Wells Fargo is in hotter water than ever with its recent estimate of even more bogus customer accounts. An additional 1.4 million unauthorized accounts were recently discovered, bringing the total to about 3.5 million. This revised estimate covers January 2009 through September 2016—about twice as long as the original outside review investigated.
Almost a year ago, regulators hit Wells Fargo with a $185 million fine over its sales practices, including Congressional hearings and the firing of much of the company’s leadership. Then the City of Philadelphia sued the bank for alleged predatory lending practices.
Up to this point, the company says it’s paid or identified $10.7 million in customer compensation, which includes $7 million in refunds and $3.7 million for the “complaints process/mediation.”
“Today’s announcement is a reminder of the disappointment that we caused to our customers and stakeholders,” said CEO Tim Sloan of the latest news. “We apologize to everyone who was harmed by unacceptable sales practices that occurred in our retail bank.”
One theory for why these business practices were allowed to continue has to do with the pressure on Wells Fargo employees to perform at a certain level.
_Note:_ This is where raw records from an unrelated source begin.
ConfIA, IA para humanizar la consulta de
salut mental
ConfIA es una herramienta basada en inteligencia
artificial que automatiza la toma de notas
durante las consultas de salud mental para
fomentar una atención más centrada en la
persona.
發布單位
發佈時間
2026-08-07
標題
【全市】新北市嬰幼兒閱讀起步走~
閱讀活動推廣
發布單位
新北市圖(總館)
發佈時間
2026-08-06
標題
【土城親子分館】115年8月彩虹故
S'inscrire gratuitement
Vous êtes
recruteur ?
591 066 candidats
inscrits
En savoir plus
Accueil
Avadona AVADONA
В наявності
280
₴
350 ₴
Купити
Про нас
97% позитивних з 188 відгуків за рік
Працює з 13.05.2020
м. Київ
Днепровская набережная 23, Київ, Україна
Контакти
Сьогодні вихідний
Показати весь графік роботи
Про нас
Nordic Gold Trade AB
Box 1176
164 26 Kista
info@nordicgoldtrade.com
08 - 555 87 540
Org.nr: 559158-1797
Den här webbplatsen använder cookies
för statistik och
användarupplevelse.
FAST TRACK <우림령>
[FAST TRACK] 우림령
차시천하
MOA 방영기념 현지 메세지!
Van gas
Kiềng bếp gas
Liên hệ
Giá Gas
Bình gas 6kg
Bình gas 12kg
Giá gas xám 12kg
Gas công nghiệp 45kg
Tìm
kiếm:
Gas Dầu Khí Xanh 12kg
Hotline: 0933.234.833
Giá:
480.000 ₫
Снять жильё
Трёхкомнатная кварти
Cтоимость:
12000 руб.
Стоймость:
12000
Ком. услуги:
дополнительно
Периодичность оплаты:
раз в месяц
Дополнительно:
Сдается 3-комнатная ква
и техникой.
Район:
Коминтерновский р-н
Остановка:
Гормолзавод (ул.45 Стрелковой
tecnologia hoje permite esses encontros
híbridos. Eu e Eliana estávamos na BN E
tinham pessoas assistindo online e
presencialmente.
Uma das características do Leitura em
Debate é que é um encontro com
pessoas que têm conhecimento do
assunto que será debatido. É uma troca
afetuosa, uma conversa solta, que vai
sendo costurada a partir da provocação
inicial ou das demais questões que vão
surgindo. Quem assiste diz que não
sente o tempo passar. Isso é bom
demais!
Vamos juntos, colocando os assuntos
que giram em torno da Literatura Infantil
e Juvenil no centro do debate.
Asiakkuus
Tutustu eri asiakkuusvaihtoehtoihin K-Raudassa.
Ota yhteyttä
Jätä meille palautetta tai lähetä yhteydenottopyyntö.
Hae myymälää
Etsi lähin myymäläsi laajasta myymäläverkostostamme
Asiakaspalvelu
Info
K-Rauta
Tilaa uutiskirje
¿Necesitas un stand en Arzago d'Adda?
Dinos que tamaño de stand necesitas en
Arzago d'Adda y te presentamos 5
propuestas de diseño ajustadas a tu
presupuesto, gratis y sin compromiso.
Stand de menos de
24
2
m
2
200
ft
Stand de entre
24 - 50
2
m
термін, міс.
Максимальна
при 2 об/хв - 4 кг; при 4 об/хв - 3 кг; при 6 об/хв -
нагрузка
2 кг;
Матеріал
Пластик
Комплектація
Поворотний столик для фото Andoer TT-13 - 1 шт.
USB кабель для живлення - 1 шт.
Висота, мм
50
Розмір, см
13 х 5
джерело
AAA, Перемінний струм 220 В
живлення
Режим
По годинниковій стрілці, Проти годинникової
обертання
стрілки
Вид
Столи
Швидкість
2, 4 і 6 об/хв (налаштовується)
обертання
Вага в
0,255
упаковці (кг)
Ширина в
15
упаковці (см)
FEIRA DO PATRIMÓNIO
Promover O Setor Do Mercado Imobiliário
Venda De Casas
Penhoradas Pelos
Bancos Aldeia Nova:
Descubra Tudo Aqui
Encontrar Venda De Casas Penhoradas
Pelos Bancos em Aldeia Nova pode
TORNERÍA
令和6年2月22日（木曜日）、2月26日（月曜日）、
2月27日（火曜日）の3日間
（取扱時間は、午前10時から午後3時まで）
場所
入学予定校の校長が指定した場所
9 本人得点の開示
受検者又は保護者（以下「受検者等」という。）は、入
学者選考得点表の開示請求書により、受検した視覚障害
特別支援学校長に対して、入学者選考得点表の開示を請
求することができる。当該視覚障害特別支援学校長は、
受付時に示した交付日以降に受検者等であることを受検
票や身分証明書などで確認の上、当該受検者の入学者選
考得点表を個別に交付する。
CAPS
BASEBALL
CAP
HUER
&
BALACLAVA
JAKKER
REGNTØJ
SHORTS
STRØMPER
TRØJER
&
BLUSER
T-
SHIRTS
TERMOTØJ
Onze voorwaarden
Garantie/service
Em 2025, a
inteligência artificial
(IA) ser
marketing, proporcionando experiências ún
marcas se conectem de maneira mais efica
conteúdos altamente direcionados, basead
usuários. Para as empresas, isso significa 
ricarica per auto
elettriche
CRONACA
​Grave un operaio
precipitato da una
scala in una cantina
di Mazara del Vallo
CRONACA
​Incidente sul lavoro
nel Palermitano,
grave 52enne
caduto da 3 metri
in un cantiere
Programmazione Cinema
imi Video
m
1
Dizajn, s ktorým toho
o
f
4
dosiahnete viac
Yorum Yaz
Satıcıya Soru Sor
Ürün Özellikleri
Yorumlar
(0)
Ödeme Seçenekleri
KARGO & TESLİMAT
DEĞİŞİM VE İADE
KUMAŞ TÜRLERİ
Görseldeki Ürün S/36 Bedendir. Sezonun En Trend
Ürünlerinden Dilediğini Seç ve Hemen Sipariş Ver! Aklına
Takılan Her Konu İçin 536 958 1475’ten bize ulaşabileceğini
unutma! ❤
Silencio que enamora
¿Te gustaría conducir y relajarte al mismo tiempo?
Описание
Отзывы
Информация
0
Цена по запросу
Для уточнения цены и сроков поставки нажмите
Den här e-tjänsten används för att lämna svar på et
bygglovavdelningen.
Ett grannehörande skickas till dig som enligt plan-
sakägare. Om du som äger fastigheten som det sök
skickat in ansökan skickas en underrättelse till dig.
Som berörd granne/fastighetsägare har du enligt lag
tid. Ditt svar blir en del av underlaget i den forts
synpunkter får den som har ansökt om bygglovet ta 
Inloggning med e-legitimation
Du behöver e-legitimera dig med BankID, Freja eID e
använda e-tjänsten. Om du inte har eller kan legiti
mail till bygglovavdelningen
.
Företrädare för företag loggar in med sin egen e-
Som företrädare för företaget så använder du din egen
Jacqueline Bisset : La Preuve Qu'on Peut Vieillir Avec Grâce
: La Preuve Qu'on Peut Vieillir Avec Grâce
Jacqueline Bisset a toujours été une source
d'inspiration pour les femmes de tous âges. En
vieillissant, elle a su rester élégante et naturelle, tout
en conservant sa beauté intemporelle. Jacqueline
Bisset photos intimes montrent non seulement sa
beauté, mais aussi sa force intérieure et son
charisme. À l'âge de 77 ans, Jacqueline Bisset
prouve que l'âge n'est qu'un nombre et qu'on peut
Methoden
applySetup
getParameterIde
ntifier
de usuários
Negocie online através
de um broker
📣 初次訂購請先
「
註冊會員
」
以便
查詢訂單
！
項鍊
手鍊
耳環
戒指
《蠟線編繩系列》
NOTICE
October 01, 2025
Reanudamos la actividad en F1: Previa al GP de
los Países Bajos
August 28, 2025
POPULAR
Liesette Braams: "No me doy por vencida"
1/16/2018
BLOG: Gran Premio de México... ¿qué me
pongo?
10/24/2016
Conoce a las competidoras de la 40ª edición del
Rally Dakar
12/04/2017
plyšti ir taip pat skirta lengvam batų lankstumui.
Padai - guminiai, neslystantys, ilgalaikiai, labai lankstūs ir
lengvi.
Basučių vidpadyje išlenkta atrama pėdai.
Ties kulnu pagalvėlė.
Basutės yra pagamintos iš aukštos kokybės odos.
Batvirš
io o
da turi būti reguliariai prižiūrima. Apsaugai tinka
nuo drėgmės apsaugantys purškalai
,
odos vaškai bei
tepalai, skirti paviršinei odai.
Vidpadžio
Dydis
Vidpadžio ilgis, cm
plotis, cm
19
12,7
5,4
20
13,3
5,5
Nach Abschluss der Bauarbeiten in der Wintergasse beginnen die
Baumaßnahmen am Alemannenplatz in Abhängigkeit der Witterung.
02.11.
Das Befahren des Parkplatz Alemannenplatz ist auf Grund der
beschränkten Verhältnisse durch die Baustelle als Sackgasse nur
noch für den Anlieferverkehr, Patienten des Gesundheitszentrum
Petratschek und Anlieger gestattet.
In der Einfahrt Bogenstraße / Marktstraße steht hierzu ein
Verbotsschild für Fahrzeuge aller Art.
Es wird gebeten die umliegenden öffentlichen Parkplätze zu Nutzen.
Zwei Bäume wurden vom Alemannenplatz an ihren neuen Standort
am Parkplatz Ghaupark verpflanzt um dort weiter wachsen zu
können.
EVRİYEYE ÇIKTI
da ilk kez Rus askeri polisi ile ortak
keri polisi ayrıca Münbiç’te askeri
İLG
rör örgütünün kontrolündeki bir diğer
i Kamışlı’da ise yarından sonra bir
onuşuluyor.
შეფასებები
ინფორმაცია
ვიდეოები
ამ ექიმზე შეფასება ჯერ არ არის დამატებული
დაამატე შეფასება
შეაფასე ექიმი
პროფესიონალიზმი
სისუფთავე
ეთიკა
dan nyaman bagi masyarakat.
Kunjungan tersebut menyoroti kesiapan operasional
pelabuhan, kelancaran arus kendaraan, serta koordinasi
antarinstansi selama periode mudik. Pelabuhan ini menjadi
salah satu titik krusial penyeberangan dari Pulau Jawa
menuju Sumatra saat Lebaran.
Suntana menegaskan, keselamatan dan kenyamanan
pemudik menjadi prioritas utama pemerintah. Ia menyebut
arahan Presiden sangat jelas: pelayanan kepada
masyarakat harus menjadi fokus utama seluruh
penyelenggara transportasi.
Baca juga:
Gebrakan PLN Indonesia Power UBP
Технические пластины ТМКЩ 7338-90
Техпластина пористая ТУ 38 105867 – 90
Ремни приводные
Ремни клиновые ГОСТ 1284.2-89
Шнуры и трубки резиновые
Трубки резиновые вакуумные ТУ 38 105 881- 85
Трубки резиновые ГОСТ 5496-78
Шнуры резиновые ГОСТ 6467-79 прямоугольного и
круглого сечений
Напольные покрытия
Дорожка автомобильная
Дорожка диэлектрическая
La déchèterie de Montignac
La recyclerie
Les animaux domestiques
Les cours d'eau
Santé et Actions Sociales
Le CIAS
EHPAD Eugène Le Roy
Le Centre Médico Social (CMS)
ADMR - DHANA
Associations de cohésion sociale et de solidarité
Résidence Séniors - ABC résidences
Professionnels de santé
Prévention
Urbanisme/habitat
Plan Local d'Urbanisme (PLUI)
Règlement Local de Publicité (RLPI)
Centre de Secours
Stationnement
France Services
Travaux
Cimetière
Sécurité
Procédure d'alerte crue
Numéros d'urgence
Struggling to hit sales goals, thousands of employees created accounts in customers’ names without those customers’ knowledge or approval. (In fact, many customers didn’t even know they had accounts until those accounts incurred fees—$910,000 of which, according to Wells Fargo, will now be reimbursed.) Employees creating these fake accounts were likely acting out of fear of being fired—a potential result of their failing to meet aggressive sales goals.
“The branch managers were always asking, ‘How many solutions did you sell today?’” said former employee Sharif Kellogg. “They wanted three to four a day. In my mind, that was crazy—that’s not how people’s financial lives work.”
Kellogg was making $11.95 an hour when he left Wells Fargo in 2012.
Predictably, the continued drama has affected Wells Fargo shares. Having already dropped 7.2 percent this year, after this latest announcement, shares declined a further 0.4 percent to $51.17.